Because of those goals, Bernhardt is concerned that instruction on transgender issues will lead to “gender confusion” among children at an age when they’re already biologically programmed to be confused by natural hormonal changes.
The curriculum seems to push a “woke” agenda, she said, instead of focusing on state standards that require teaching about avoiding sexually transmitted diseases and out-of-wedlock pregnancy.
“My biggest fear is that they’re going to just create a curriculum behind our backs that’s going to be LGBTQ-based and Planned Parenthood-based,” she said.
Bernhardt said she wanted to know more about the proposed ETR program, so she ordered the 30-day free trial kit and was surprised by what she learned about the organization.
The Epoch Times reached out to the Florida Department of Education and was referred to publicly available state statutes and standards.
“This statute states, ‘The district school board has the constitutional duty and responsibility to select and provide adequate instructional materials for all students in accordance with the requirements of this part.’”
Duval County Public Schools and ETR didn’t respond to requests for comment from The Epoch Times.
Florida state Sen. Keith Perry, who represents the eighth district in northern Florida, reacted to what he saw on the ETR website.
“I’m going to absolutely do everything I can with the Department of Education to make sure that parents understand and know what is being taught, and that whatever is being taught is appropriate,” he told The Epoch Times. “We have a lot of work to do.”
Perry said that what’s needed across the state is “consistency” in the curriculum.

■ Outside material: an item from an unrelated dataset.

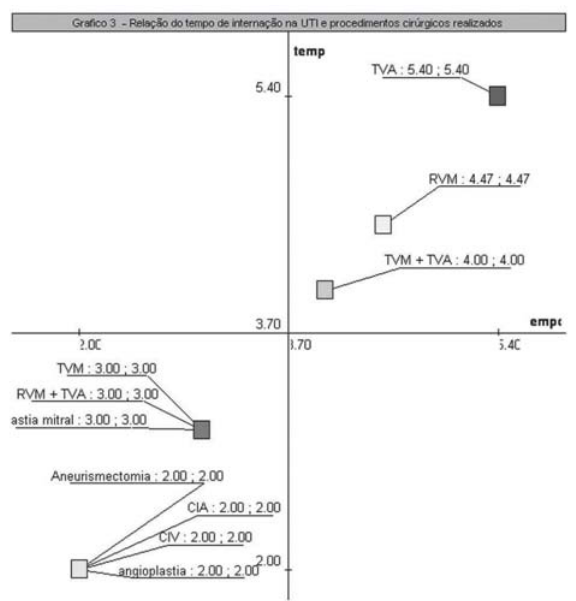
Fig. 3 - Relação do tempo de internação na UTI (dias) e procedimentos cirúrgicos realizados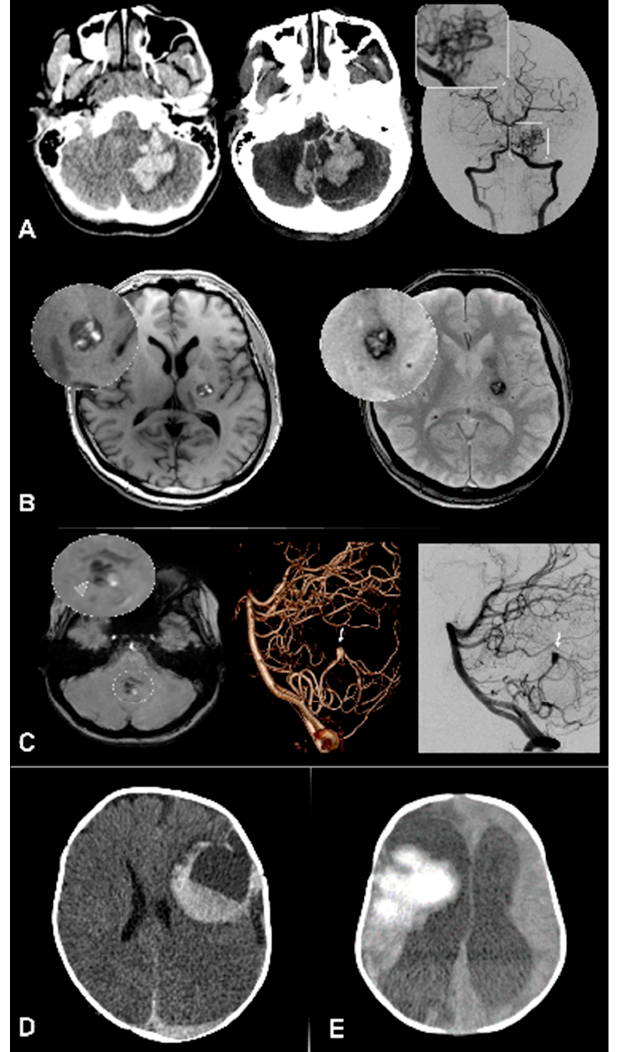
Figure 1. Pediatric intracerebral hemorrhage (ICH) main etiologies. ( A ) Left cerebellar mid peduncular hemorrhage, demonstrated on computed tomography (CT) and CT-angiography; digital subtraction angiography (DSA) (right and inset) shows malformative vessels with PICA and AICA feeders, a nidus and deep venous outflow corresponding to an arteriovenous malformation. ( B ) Left internal capsule cavernoma, with distinctive heterogeneous signal on T1 (left) and hyposignal on T2 * (right). ( C ) Smaller ICH in the cerebellar vermis (arrowhead). DSA shows a fusiform, likely dissecting, aneurysm. ( D ) Clotting factor deficiency revealed by a left supratentorial bleed. The presence of a fluid level is suggestive of a coagulation deficit. ( E ) Hemorrhagic transformation of a large right hemispheric ischemic stroke.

“It makes it a lot more transparent and easier to have all school districts have the same curriculum,” he said.
An added benefit to making the curriculum consistent throughout the state is the cost break that could be involved for the 67 school districts.
“If you look at the cost [with a consistent curriculum], you wouldn’t have to spend on 67 different things, like procuring different kinds of textbooks and stuff that certainly can be bought at a much better rate. So there are some cost benefits,” Perry said.
The senator said he engages in “fact and data gathering” when he attends meetings and speaks to community and religious groups, and that he encourages parents to go to their school boards to find out what’s being taught to their children.
Parents need to be more involved in their children’s education, and schools need more “transparency,” he said.
“Schools are government entities. They are part of the government. And it’s inappropriate for the government to be involved in some of these things,“ such as graphic sex instruction,” Perry said.
“They’re not transparent. Schools need to make it easy for all curricula to be examined and looked at.”
Both Macie and Bernhardt agree that people need to be more careful about the candidates who ask for their votes, especially in school board races.
“We willingly give [power] to other people, from school board members all the way to the president [of the United States],” Macie said. “We’ve got to take our power back. That’s the only way to fix this.”